Musicothérapeutes : l’Etat exclut une reconnaissance officielle

Pas de statut, pas de titre protégé : le couperet est tombé pour la musicothérapie. Malgré une mobilisation parlementaire soulignant l’urgence de sécuriser les pratiques en EHPAD et en unités de soins palliatifs, le ministère de la Santé juge la création d’un cadre légal trop complexe. Décryptage d’une réponse ministérielle qui confirme le maintien du « statu quo » pour ces professionnels de l’ombre.


Référence : J.O. Assemblée Nationale (Q.E.) du 12 mai 2026 ; Qu. n° 10723.


Un consensus sur l’utilité thérapeutique

Les questions posées par deux députés soulignaient pourtant une réalité de terrain incontestable. La musicothérapie n’est plus une simple animation artistique ; elle est reconnue par la Haute Autorité de Santé (HAS) comme une intervention non médicamenteuse (INM).

Son efficacité est documentée dans des secteurs critiques :

  • Soins palliatifs : Réduction de l’anxiété et de la souffrance psychique en fin de vie.
  • Gériatrie (EHPAD) : Accompagnement des maladies neurodégénératives comme Alzheimer.
  • Santé mentale : Prise en charge des troubles psychiatriques et de la pédopsychiatrie.
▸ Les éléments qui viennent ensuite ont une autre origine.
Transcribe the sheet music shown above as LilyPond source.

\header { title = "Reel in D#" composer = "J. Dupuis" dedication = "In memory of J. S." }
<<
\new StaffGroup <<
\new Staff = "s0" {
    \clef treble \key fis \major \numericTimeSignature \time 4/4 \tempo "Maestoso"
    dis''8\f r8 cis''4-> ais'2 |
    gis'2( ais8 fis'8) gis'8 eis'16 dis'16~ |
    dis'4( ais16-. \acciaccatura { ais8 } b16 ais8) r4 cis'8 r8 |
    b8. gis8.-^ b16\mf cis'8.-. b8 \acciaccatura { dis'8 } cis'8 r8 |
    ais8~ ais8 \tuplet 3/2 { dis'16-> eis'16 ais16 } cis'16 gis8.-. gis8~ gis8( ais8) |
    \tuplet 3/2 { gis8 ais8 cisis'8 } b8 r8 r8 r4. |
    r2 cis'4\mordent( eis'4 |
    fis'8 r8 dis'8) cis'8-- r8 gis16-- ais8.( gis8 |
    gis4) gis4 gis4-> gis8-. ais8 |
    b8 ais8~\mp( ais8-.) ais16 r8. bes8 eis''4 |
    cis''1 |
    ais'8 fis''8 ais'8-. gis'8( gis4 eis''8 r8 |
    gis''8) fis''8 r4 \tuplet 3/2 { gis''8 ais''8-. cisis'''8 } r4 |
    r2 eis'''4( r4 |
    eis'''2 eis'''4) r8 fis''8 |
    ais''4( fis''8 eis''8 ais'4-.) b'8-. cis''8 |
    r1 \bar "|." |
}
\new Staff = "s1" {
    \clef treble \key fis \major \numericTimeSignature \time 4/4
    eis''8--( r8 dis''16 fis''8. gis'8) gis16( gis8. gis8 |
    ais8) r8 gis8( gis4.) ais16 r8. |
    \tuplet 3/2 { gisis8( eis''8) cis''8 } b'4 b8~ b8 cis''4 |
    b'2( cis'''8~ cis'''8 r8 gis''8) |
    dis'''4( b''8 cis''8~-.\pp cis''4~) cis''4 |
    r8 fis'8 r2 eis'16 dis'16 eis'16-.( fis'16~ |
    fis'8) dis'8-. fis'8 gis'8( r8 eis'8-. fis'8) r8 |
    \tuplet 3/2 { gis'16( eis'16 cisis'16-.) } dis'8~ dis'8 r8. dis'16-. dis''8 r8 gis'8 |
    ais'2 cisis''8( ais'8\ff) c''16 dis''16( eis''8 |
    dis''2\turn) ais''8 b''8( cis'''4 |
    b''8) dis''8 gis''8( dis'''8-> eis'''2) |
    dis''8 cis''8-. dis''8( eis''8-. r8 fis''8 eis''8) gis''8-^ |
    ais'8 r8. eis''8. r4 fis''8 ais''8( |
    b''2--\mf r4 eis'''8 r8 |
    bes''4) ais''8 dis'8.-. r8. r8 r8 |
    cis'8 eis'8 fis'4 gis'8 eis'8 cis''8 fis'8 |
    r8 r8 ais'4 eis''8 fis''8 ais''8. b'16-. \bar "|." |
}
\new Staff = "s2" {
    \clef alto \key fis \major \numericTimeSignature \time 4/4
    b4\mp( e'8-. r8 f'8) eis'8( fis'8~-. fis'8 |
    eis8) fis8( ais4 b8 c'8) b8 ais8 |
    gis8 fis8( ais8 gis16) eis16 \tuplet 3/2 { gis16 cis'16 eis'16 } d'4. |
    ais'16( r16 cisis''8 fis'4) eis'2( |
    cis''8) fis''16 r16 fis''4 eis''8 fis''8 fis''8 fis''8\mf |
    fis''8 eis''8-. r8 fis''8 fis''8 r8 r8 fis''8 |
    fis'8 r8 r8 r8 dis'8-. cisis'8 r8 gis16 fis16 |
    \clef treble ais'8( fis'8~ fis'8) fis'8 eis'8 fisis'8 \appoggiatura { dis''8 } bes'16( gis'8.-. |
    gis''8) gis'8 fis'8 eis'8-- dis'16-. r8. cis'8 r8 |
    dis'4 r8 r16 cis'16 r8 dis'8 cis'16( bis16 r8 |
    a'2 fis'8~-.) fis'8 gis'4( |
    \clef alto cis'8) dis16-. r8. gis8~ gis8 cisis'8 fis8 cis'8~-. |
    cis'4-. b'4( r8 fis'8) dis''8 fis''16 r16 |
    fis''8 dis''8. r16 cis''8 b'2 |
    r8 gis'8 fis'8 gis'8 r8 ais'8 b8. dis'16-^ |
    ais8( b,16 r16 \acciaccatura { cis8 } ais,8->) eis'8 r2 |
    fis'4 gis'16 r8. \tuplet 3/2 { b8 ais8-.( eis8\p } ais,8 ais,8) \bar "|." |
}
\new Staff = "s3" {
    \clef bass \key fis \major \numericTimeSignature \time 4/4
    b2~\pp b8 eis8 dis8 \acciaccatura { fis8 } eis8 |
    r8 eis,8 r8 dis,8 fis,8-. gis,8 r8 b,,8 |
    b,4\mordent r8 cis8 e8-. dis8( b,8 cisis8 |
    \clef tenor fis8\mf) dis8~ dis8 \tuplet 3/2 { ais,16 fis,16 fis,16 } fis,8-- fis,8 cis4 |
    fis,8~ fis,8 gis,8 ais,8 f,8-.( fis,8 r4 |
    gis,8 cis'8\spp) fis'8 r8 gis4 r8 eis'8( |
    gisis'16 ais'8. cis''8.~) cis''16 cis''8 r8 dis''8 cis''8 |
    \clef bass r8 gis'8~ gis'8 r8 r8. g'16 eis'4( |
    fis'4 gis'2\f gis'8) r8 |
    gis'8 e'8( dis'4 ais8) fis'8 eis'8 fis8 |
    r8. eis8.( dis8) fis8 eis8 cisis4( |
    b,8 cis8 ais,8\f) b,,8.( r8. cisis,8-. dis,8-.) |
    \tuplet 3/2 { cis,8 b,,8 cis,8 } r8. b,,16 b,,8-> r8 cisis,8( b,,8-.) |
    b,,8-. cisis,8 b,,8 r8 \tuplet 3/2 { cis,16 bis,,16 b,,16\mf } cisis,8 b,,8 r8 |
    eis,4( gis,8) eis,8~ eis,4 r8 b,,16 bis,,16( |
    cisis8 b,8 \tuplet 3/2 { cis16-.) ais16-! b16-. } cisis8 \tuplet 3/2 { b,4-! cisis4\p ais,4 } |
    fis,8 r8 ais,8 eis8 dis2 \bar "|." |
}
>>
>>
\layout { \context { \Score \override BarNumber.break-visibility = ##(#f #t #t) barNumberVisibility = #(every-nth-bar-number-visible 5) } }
Les députés insistaient sur le fait que la France dispose déjà de formations universitaires de qualité et d’un référentiel de compétences solide. De plus, nos voisins européens (Allemagne, Autriche, Finlande) ont déjà sauté le pas en intégrant la musicothérapie dans leurs professions paramédicales réglementées.

Les arguments du ministère : un « chantier » jugé trop complexe

La réponse du ministère de la Santé, des Familles, de l’Autonomie et des Personnes handicapées se veut purement technique et juridique. Pour le Gouvernement, créer un statut de « profession de santé » est une machine administrative trop lourde à lancer pour le moment.

Le ministère avance trois obstacles majeurs :

  • L’absence de socle législatif : Il faudrait une nouvelle loi pour définir précisément le champ de compétences et les actes autorisés.
  • Le casse-tête des « mesures transitoires » : Le Gouvernement redoute la difficulté d’évaluer les dossiers des milliers de praticiens exerçant déjà, afin de déterminer qui recevrait le titre officiel et qui en serait privé.
  • Les contraintes pour les professionnels : La reconnaissance imposerait des obligations strictes (assurance professionnelle, inscription au répertoire RPPS, formation continue obligatoire).

La conclusion est sans appel : « Ce chantier n’est pas actuellement ouvert ni souhaité par le ministère ».

Un risque pour la sécurité des patients ?

C’est ici que le bât blesse. En refusant de protéger le titre de musicothérapeute, l’État laisse perdurer une situation de confusion. Comme le soulignait le député Denis Fégné, n’importe qui peut aujourd’hui s’autoproclamer « musicothérapeute » sans aucune garantie de formation.

Pour les patients vulnérables et les établissements hospitaliers, l’absence de cadre légal signifie :

  • Aucune traçabilité des actes.
  • Une difficulté accrue pour le recrutement de profils qualifiés.
  • Une fragilisation de la déontologie.

Vers un rendez-vous manqué avec l’humanisation des soins

Cette fin de non-recevoir intervient alors que la France discute de nouvelles lois sur l’accompagnement de la fin de vie. La musicothérapie s’inscrit pourtant parfaitement dans cette « approche globale » (psychologique et spirituelle) prônée par l’Organisation mondiale de la Santé (OMS).

Si le ministère invoque une prudence réglementaire, les défenseurs de la profession y voient un manque d’ambition pour l’innovation thérapeutique. En attendant un éventuel revirement politique, les musicothérapeutes français continueront d’exercer dans l’ombre du Code de la santé publique, malgré leur rôle essentiel au chevet des patients les plus fragiles.